Notez bien la grande résilience de notre peuple héroïque. Nous ne manifestons pas, nous ne demandons des comptes à personne, nous ne nous interrogeons même pas sur le projet prévu pour sortir du marasme, pas du tout. Nous ne demandons même pas à notre Chef de gouvernement de nous parler un peu, histoire de nous tenir compagnie dans la tempête. Il est intéressant de constater que nous n’avons qu’un accès limité à sa vision du monde, c’est dommage. Il est presque impossible à un novice comme le Boualem de déterminer ce qu’il pense de l’inflation, du Proche-Orient, du Code de la famille, du Mondial, de la surpopulation carcérale ou du dernier album de Dr Dre.
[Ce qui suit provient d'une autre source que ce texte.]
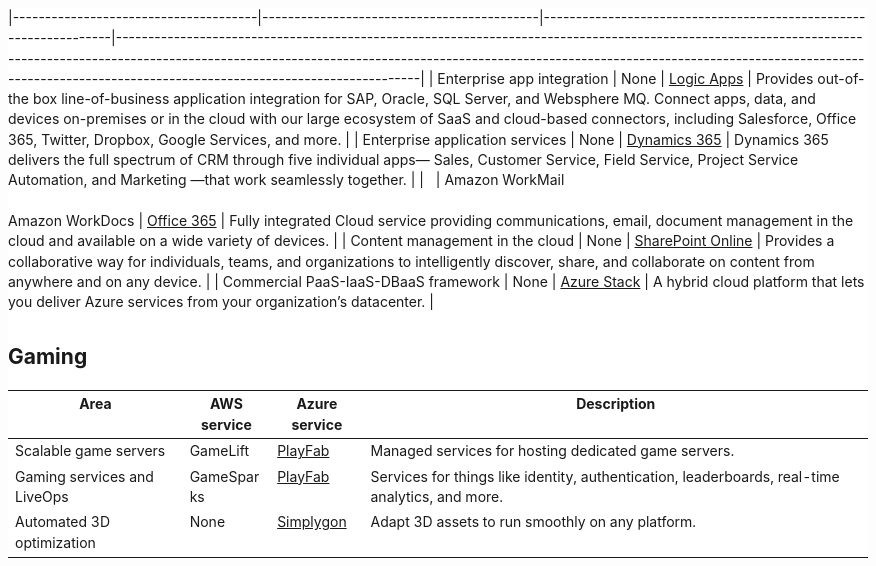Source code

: |--------------------------------------|-------------------------------------------|------------------------------------------------------------------|-------------------------------------------------------------------------------------------------------------------------------------------------------------------------------------------------------------------------------------------------------------------------------------------------------------------------|
|      Enterprise app integration      |                   None                    |  [Logic Apps](https://azure.microsoft.com/services/logic-apps/)  | Provides out-of-the box line-of-business application integration for SAP, Oracle, SQL Server, and Websphere MQ. Connect apps, data, and devices on-premises or in the cloud with our large ecosystem of SaaS and cloud-based connectors, including Salesforce, Office 365, Twitter, Dropbox, Google Services, and more. |
|   Enterprise application services    |                   None                    |    [Dynamics 365](https://www.microsoft.com/dynamics365/home)    |                                                             Dynamics 365 delivers the full spectrum of CRM through five individual apps— Sales, Customer Service, Field Service, Project Service Automation, and Marketing —that work seamlessly together.                                                              |
|       &nbsp;        | Amazon WorkMail <br/><br/>Amazon WorkDocs |            [Office 365](https://products.office.com/)            |                                                                                      Fully integrated Cloud service providing communications, email, document management in the cloud and available on a wide variety of devices.                                                                                       |
|   Content management in the cloud    |                   None                    |   [SharePoint Online](https://products.office.com/sharepoint)    |                                                                          Provides a collaborative way for individuals, teams, and organizations to intelligently discover, share, and collaborate on content from anywhere and on any device.                                                                           |
| Commercial PaaS-IaaS-DBaaS framework |                   None                    | [Azure Stack](https://azure.microsoft.com/overview/azure-stack/) |                                                                                                            A hybrid cloud platform that lets you deliver Azure services from your organization’s datacenter.                                                                                                            |

## Gaming

|                 Area          | AWS service  | Azure service                      | Description                                             |
|-------------------------------|--------------|------------------------------------|---------------------------------------------------------|
| Scalable game servers         | GameLift     | [PlayFab](https://playfab.com/)    | Managed services for hosting dedicated game servers.    |
| Gaming services and LiveOps   | GameSparks   | [PlayFab](https://playfab.com/)    | Services for things like identity, authentication, leaderboards, real-time analytics, and more. |
| Automated 3D optimization     | None         | [Simplygon](https://simplygon.com) | Adapt 3D assets to run smoothly on any platform.        |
Mais, allez savoir pourquoi, les Marocains ne demandent rien à personne, ils encaissent en silence en espérant des jours meilleurs, ils dribblent chaque jour qui se présente, esquivent les crochets du destin en souplesse, avec une expérience accumulée depuis au moins les Mérinides. Leur seule forme de protestation, donc, c’est cet inquiétant refus de se reproduire, mais elle pourrait bien nous précipiter collectivement vers l’extinction, que Dieu nous en préserve. Voilà, vous êtes prévenus. C’est tout pour la semaine, et merci.